I had a request to tell this story from my sister and I said I would never tell it! But, since my daughter asked for this story….I’ll tell it. But, oh! The mental scarring that will occur as I re-live this horrendous event in my life! My life has been mis-shapen from this event and I don’t know if I will ever recover! (HA!)
When I was growing up typically we did not get to do much of the Halloween thing for a couple of reasons:
1. It cost money
2. We lived a long way from town
Since it cost money to buy costumes, ours tended to be of the home made variety. Normally we were cowboys (best costumes ever, right?), wore our hats and chaps, carried ropes and real live guns to school. Heck, Dad would even take a black marker and draw some really cool looking mustaches on us (probably the only time in my life I was able to have a handlebar mustache on my face!)
But the year I was in the second grade, I turned into a rebel. I had listened to all my friends brag about their store bought costumes and I decided that is what I wanted. I managed to convince my brother that this was the road we should go down, guess I thought we could force our parents to buy said costumes. I had plans on going as Dracula and had even scoped out the costume that I was going to wear! All of this was done about a week before Halloween, so we were on a pretty short runaway already. The day before we were going to wear our costumes to school, we got a lesson in economics.
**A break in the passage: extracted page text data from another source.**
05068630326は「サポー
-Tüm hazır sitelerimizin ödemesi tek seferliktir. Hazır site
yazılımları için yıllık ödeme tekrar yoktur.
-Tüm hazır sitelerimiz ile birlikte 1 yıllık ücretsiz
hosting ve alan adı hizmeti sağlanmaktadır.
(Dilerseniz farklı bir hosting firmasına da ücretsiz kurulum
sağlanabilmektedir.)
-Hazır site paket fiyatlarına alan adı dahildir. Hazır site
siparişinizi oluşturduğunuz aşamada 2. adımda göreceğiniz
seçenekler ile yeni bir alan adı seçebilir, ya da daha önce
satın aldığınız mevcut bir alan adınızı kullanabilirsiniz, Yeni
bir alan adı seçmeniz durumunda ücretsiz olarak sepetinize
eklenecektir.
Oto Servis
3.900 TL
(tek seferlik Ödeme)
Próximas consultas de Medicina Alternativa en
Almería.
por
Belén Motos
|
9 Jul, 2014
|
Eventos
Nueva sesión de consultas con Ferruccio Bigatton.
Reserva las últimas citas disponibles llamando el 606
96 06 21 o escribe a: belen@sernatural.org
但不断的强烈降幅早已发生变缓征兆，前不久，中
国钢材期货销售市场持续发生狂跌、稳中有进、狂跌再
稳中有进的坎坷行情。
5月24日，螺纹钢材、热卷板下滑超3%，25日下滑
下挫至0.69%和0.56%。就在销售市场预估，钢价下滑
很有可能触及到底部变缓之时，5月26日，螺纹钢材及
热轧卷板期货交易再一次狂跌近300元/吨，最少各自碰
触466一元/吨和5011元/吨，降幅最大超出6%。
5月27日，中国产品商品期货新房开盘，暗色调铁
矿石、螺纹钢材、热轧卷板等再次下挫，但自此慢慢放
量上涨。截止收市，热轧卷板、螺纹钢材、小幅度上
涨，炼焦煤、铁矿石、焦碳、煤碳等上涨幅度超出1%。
Just because we wanted it, doesn’t mean there was money available to purchase it! (There’s a lesson our government could learn!) So for reason number one, above, we did not have costumes and even if we did have the money, reason number two would have come into play as we had waited until the last minute to spring this on Mom and Dad. So Mom came up with a solution (as Mom’s tend to do in times of stress and strain). Since I had convinced us that we did not want to be cowboys, this was the best solution Mom had. She took a white sheet, cut it in half and cut two hole toward the center of each half as eye holes. BAM, Mom genius!
Now the life scarring part…..
Cully, my brother got his half and it looked ok. When I got my half….OH, the horror! As I stood there looking, through the eye holes of my costume, at myself in the full length mirror….all I could see was the blue and green flowers all around the bottom edge of my costume. A real life horror story was unfolding for me! I am not sure if this was luck of the draw or I was being punished for being so conniving! I quickly shucked it off and said, “I changed my mind, I wanna go as a cowboy!” But, since I was last minute…there was no time! As Mom hurried us out the door to get on the bus at 6:00am, she said “I’m sure no one will notice just turn it inside out!” I felt like I was in the Christmas Story….all I wanted was that Red Ryder BB gun and here I was a flowerdy ghost!
As I sat on the bus, with my costume in a brown paper bag…I eased my hand in and flipped the edge of the costume inside out…alas…the flowers shown thru on both sides! My mind went into overdrive trying to think how I was going to convince my brother that my costume was better than his! But I must have worn out my tongue on convincing him that we could get store bought costumes because he was having none of it. He told me in no uncertain terms where I could stick my flowerdy ghost costume! So I sat the rest of the ride in silence as I thought of all of my buddies to whom I had bragged to about my Dracula costume…however was I going to live this down?
When I got to school, I let everyone know that I had forgotten my costume. And being the lying conniving little turd that I was, I also told them that it was a Dracula costume I had forgotten. This held true until my brother’s buddies came around…then the flowerdy ghost story came out! Once the truth came out…there was nothing else to do, but eat my words! Needless to say when I came time to wear the costumes I refused to wear mine and just went as myself!
Long story short…if you have the chance to be a cowboy or anything you want to be…always be a cowboy! There is no shame in being a cowboy….but there is plenty of shame in being a flowerdy ghost, especially if you mouth gets you in that ghost costume!
Keep your tongue from evil and your lips from telling lies.